_ACTION ITEM_:
Could you return all of the data exactly as given?

Top of TASK INPUTS

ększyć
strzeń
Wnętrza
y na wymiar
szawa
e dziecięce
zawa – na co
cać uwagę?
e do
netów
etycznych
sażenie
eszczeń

Bottom of TASK INPUTS

_OUTPUT FOR THIS EXERCISE_:
ększyć
strzeń
Wnętrza
y na wymiar
szawa
e dziecięce
zawa – na co
cać uwagę?
e do
netów
etycznych
sażenie
eszczeń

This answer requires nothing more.